Input for this task:
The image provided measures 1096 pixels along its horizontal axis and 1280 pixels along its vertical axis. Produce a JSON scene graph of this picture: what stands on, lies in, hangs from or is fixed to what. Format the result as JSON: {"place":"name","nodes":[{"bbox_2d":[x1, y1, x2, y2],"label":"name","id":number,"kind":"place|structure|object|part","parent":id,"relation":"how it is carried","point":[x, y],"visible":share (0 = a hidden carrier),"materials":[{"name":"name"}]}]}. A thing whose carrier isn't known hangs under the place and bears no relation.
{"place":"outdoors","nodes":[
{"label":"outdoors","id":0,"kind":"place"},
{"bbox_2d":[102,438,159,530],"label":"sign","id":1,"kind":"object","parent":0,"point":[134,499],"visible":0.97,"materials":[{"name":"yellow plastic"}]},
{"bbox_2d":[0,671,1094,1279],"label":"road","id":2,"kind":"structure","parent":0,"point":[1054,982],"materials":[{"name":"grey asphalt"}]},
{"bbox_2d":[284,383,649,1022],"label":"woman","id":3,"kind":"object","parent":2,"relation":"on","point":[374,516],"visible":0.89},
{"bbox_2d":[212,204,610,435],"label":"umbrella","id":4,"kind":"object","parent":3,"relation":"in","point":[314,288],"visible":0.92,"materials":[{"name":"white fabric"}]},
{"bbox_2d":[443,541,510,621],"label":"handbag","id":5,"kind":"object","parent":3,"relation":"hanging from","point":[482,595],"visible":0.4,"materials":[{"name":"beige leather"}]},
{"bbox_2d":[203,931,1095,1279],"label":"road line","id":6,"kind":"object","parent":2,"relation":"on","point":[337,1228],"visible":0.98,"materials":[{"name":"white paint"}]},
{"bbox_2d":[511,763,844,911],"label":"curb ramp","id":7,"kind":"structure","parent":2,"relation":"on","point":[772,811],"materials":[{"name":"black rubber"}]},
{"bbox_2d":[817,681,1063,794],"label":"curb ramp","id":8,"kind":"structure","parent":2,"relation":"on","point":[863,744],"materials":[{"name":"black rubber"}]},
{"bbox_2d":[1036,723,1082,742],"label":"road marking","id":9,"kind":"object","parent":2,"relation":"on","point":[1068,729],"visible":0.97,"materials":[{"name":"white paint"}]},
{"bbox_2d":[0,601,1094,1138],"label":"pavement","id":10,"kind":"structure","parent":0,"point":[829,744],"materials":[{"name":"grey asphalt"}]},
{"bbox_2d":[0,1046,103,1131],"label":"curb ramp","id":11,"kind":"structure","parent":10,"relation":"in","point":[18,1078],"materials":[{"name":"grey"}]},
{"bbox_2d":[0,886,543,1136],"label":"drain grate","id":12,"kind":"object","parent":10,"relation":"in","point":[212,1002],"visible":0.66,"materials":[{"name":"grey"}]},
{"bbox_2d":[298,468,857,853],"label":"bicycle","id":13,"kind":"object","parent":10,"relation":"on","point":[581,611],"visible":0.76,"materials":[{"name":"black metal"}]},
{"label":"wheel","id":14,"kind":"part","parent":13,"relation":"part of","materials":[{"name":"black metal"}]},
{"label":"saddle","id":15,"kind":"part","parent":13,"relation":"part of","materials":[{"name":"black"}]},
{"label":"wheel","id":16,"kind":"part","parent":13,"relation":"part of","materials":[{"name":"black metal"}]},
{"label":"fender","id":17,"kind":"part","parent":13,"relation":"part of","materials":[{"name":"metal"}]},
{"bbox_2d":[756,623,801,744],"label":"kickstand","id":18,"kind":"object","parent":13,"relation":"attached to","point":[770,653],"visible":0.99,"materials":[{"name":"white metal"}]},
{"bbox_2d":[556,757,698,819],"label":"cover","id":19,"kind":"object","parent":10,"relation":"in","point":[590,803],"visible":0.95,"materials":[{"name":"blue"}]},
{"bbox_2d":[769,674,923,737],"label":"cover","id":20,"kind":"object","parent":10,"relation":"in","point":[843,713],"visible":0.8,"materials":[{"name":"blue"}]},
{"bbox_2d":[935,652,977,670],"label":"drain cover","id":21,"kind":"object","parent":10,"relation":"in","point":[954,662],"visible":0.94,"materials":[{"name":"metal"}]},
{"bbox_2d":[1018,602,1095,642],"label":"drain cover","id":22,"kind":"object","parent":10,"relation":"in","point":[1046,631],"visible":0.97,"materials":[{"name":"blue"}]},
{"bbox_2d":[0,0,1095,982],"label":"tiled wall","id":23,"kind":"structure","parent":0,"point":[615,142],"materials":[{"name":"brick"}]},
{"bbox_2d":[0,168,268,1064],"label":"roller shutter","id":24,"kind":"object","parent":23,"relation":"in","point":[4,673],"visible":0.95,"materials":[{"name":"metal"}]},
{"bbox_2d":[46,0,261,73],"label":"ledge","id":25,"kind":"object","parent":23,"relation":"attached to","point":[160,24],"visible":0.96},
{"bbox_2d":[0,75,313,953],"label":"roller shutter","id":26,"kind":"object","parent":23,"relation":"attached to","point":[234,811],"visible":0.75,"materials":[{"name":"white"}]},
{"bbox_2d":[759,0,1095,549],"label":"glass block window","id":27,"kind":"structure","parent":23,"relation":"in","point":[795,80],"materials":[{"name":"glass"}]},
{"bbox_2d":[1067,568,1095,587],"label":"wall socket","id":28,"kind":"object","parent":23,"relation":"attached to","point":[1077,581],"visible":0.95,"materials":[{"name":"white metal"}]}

Problem details: Type the material above out again, exactly.

Response for this exercise:
The image provided measures 1096 pixels along its horizontal axis and 1280 pixels along its vertical axis. Produce a JSON scene graph of this picture: what stands on, lies in, hangs from or is fixed to what. Format the result as JSON: {"place":"name","nodes":[{"bbox_2d":[x1, y1, x2, y2],"label":"name","id":number,"kind":"place|structure|object|part","parent":id,"relation":"how it is carried","point":[x, y],"visible":share (0 = a hidden carrier),"materials":[{"name":"name"}]}]}. A thing whose carrier isn't known hangs under the place and bears no relation.
{"place":"outdoors","nodes":[
{"label":"outdoors","id":0,"kind":"place"},
{"bbox_2d":[102,438,159,530],"label":"sign","id":1,"kind":"object","parent":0,"point":[134,499],"visible":0.97,"materials":[{"name":"yellow plastic"}]},
{"bbox_2d":[0,671,1094,1279],"label":"road","id":2,"kind":"structure","parent":0,"point":[1054,982],"materials":[{"name":"grey asphalt"}]},
{"bbox_2d":[284,383,649,1022],"label":"woman","id":3,"kind":"object","parent":2,"relation":"on","point":[374,516],"visible":0.89},
{"bbox_2d":[212,204,610,435],"label":"umbrella","id":4,"kind":"object","parent":3,"relation":"in","point":[314,288],"visible":0.92,"materials":[{"name":"white fabric"}]},
{"bbox_2d":[443,541,510,621],"label":"handbag","id":5,"kind":"object","parent":3,"relation":"hanging from","point":[482,595],"visible":0.4,"materials":[{"name":"beige leather"}]},
{"bbox_2d":[203,931,1095,1279],"label":"road line","id":6,"kind":"object","parent":2,"relation":"on","point":[337,1228],"visible":0.98,"materials":[{"name":"white paint"}]},
{"bbox_2d":[511,763,844,911],"label":"curb ramp","id":7,"kind":"structure","parent":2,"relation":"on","point":[772,811],"materials":[{"name":"black rubber"}]},
{"bbox_2d":[817,681,1063,794],"label":"curb ramp","id":8,"kind":"structure","parent":2,"relation":"on","point":[863,744],"materials":[{"name":"black rubber"}]},
{"bbox_2d":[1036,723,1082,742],"label":"road marking","id":9,"kind":"object","parent":2,"relation":"on","point":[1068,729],"visible":0.97,"materials":[{"name":"white paint"}]},
{"bbox_2d":[0,601,1094,1138],"label":"pavement","id":10,"kind":"structure","parent":0,"point":[829,744],"materials":[{"name":"grey asphalt"}]},
{"bbox_2d":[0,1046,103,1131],"label":"curb ramp","id":11,"kind":"structure","parent":10,"relation":"in","point":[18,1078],"materials":[{"name":"grey"}]},
{"bbox_2d":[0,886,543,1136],"label":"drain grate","id":12,"kind":"object","parent":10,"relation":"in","point":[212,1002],"visible":0.66,"materials":[{"name":"grey"}]},
{"bbox_2d":[298,468,857,853],"label":"bicycle","id":13,"kind":"object","parent":10,"relation":"on","point":[581,611],"visible":0.76,"materials":[{"name":"black metal"}]},
{"label":"wheel","id":14,"kind":"part","parent":13,"relation":"part of","materials":[{"name":"black metal"}]},
{"label":"saddle","id":15,"kind":"part","parent":13,"relation":"part of","materials":[{"name":"black"}]},
{"label":"wheel","id":16,"kind":"part","parent":13,"relation":"part of","materials":[{"name":"black metal"}]},
{"label":"fender","id":17,"kind":"part","parent":13,"relation":"part of","materials":[{"name":"metal"}]},
{"bbox_2d":[756,623,801,744],"label":"kickstand","id":18,"kind":"object","parent":13,"relation":"attached to","point":[770,653],"visible":0.99,"materials":[{"name":"white metal"}]},
{"bbox_2d":[556,757,698,819],"label":"cover","id":19,"kind":"object","parent":10,"relation":"in","point":[590,803],"visible":0.95,"materials":[{"name":"blue"}]},
{"bbox_2d":[769,674,923,737],"label":"cover","id":20,"kind":"object","parent":10,"relation":"in","point":[843,713],"visible":0.8,"materials":[{"name":"blue"}]},
{"bbox_2d":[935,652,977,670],"label":"drain cover","id":21,"kind":"object","parent":10,"relation":"in","point":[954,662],"visible":0.94,"materials":[{"name":"metal"}]},
{"bbox_2d":[1018,602,1095,642],"label":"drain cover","id":22,"kind":"object","parent":10,"relation":"in","point":[1046,631],"visible":0.97,"materials":[{"name":"blue"}]},
{"bbox_2d":[0,0,1095,982],"label":"tiled wall","id":23,"kind":"structure","parent":0,"point":[615,142],"materials":[{"name":"brick"}]},
{"bbox_2d":[0,168,268,1064],"label":"roller shutter","id":24,"kind":"object","parent":23,"relation":"in","point":[4,673],"visible":0.95,"materials":[{"name":"metal"}]},
{"bbox_2d":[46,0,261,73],"label":"ledge","id":25,"kind":"object","parent":23,"relation":"attached to","point":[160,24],"visible":0.96},
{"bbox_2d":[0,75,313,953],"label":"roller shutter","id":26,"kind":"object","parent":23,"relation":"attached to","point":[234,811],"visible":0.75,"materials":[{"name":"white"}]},
{"bbox_2d":[759,0,1095,549],"label":"glass block window","id":27,"kind":"structure","parent":23,"relation":"in","point":[795,80],"materials":[{"name":"glass"}]},
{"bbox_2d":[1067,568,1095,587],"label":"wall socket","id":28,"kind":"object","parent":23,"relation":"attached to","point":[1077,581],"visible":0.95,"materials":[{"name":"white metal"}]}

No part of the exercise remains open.